Melody () is a 2015 Indian Kannada-language film directed by Srivatsa, starring Rajesh Krishnan, Karthika Menon, Chethan Gandharva and Akshatha Marla in lead roles.

Plot 
Kiran is a software engineer who falls in love with Anu. Since Kiran has no experience with women, his friend Madhu acts as Kiran on Facebook and befriends Anu. A confused Anu tells Kiran's friend Benny "to check on him".

Cast

Rajesh Krishnan as Kiran
Karthika Menon as Anu
Chethan Gandharva as Madhu
Akshatha Marla 
Ramakrishna
Mandya Ramesh
Rockline Sudhakar
Shamanth K Rao

Music

Reception

Critical response 

Shyam Prasad S of Bangalore Mirror scored the film at 3 out of 5 stars and says "Glamour is missing though the film is colourful.
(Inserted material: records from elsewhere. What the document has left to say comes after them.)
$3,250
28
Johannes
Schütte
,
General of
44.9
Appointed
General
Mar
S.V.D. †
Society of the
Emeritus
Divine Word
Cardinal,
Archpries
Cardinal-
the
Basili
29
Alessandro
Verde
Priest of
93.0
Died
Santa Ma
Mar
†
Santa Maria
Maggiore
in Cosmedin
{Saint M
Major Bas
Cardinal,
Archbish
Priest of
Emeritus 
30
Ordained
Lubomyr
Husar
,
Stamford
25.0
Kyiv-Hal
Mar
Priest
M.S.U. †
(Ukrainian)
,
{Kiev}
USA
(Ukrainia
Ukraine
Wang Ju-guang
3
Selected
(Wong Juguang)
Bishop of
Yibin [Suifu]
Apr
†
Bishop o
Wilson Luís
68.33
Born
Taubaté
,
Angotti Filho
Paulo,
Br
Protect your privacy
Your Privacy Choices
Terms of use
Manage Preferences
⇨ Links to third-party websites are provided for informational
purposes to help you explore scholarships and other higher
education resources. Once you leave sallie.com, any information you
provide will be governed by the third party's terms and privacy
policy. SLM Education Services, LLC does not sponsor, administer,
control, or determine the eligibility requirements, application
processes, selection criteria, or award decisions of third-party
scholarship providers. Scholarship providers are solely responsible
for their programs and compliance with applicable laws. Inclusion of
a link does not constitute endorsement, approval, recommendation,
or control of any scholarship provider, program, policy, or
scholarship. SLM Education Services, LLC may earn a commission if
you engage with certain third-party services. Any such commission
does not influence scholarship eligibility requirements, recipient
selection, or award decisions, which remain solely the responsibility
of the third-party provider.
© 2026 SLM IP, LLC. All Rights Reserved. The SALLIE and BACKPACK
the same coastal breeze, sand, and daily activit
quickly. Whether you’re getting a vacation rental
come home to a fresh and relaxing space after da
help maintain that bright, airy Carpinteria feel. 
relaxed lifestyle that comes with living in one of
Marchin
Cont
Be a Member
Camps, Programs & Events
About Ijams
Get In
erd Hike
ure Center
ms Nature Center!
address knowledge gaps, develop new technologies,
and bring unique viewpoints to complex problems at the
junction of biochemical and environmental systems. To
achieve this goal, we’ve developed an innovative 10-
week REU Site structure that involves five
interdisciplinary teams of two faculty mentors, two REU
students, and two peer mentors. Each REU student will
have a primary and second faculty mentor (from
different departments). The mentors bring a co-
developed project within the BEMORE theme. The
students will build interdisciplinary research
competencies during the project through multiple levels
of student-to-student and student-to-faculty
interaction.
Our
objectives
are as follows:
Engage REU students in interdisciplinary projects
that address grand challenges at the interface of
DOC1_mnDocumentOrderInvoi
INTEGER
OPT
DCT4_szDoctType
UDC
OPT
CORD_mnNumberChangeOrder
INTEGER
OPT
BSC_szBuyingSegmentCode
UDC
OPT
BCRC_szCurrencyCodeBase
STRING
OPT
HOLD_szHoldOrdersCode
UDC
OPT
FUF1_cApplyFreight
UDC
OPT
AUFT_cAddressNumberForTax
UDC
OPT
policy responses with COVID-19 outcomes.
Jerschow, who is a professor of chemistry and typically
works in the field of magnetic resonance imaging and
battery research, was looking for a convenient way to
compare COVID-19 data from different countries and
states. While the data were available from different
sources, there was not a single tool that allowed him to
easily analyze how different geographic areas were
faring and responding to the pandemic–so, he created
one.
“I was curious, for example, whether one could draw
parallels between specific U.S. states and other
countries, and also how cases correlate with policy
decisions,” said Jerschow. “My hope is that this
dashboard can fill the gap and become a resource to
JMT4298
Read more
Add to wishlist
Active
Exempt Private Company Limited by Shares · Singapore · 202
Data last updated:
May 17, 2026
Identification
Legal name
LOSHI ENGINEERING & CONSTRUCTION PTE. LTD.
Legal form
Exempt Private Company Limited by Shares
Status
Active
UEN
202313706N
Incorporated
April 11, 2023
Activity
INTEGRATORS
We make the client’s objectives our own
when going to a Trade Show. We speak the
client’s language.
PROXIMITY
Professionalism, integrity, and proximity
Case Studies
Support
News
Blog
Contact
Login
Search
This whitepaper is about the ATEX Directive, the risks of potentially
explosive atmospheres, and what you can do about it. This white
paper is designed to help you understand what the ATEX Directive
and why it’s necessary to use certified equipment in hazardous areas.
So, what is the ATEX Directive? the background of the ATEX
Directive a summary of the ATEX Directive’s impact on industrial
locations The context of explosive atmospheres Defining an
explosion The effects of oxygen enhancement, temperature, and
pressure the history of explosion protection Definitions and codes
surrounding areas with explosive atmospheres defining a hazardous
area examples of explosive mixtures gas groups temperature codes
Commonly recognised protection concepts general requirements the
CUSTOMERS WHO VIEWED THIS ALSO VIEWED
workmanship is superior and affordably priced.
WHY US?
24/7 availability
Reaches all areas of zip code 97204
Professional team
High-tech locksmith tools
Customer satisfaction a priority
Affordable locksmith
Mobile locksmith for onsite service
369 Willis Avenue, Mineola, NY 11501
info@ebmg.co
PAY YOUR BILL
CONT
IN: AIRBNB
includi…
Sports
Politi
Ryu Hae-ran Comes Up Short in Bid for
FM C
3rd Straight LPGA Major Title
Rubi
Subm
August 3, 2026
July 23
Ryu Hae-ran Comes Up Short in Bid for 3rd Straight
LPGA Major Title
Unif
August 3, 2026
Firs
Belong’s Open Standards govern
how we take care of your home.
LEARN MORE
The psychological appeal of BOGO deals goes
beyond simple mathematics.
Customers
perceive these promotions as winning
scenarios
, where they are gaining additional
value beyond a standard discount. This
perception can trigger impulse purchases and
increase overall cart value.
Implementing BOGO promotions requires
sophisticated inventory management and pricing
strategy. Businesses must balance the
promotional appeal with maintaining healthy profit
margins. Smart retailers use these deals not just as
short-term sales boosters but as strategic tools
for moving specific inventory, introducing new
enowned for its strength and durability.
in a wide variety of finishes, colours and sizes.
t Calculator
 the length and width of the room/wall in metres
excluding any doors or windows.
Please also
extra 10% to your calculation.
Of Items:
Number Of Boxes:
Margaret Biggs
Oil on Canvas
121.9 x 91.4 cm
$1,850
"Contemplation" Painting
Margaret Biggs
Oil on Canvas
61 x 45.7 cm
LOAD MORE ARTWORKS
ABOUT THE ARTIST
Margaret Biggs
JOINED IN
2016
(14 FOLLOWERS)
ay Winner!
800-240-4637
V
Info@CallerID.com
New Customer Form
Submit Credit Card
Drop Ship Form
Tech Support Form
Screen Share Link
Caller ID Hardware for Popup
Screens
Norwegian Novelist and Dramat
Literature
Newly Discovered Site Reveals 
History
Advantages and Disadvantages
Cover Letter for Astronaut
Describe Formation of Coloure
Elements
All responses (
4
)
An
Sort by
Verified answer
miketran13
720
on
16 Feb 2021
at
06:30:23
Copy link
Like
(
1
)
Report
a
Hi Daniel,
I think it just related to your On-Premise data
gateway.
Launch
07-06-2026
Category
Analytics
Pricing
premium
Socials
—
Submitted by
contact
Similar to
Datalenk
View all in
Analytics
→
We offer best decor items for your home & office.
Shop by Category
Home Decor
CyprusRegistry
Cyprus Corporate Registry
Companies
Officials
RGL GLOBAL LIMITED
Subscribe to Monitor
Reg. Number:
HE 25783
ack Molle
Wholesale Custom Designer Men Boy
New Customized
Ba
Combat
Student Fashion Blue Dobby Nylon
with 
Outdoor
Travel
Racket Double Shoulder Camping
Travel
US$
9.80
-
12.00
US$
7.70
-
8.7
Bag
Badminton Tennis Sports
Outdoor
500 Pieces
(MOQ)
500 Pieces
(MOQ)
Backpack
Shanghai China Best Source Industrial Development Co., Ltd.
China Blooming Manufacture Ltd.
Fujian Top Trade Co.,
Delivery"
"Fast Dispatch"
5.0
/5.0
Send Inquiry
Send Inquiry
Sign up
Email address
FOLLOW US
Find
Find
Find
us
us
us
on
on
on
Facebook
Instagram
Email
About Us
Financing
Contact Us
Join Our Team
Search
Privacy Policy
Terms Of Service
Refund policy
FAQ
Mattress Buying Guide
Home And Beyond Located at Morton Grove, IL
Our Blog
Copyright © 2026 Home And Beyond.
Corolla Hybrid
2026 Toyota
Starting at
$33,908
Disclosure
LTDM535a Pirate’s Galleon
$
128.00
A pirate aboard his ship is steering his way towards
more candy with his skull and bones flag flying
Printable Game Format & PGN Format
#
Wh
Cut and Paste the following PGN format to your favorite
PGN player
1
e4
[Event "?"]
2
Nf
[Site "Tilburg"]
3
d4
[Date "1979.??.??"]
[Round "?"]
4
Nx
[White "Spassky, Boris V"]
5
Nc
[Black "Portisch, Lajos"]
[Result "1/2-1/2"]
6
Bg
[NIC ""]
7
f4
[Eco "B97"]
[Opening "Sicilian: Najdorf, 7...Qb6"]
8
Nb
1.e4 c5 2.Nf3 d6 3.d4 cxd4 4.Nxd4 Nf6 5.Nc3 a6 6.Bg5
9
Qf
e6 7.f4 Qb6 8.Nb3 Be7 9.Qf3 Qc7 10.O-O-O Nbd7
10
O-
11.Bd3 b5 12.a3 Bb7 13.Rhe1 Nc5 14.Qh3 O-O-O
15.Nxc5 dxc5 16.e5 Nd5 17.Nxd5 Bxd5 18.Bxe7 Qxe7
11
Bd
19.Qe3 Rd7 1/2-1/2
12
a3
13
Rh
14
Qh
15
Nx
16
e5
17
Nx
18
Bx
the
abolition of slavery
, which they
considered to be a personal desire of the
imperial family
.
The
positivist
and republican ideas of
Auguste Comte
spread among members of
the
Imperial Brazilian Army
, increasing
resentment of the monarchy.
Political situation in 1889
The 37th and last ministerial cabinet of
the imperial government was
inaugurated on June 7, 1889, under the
The film could also have been a bit crispier. Melody makes for a leisurely laidback watch". S Vishwanath of Deccan Herald wrote "Melody works wonderfully despite its pitfalls. Yes, as its tagline says, just love maadi, for it is as much a treat to youth as it is to the entire family". The Times of India scored the film at 3 out of 5 stars and says "Though Rajesh Krishnan and Kartika Menon have done well, it is Chethan Gandharva and Akshatha Marla who steal the show with their lively performance. Camera by RV Nageshwara Rao and music by L N Sastry are average". Sify wrote "The movie also lacks good music and good dialogues. With such award-winning singers on board, the team could have worked hard in upgrading the music of the film. Director Nanjunda Krishna has tried to apply ‘tele-serial formulae’ which has failed miserably!"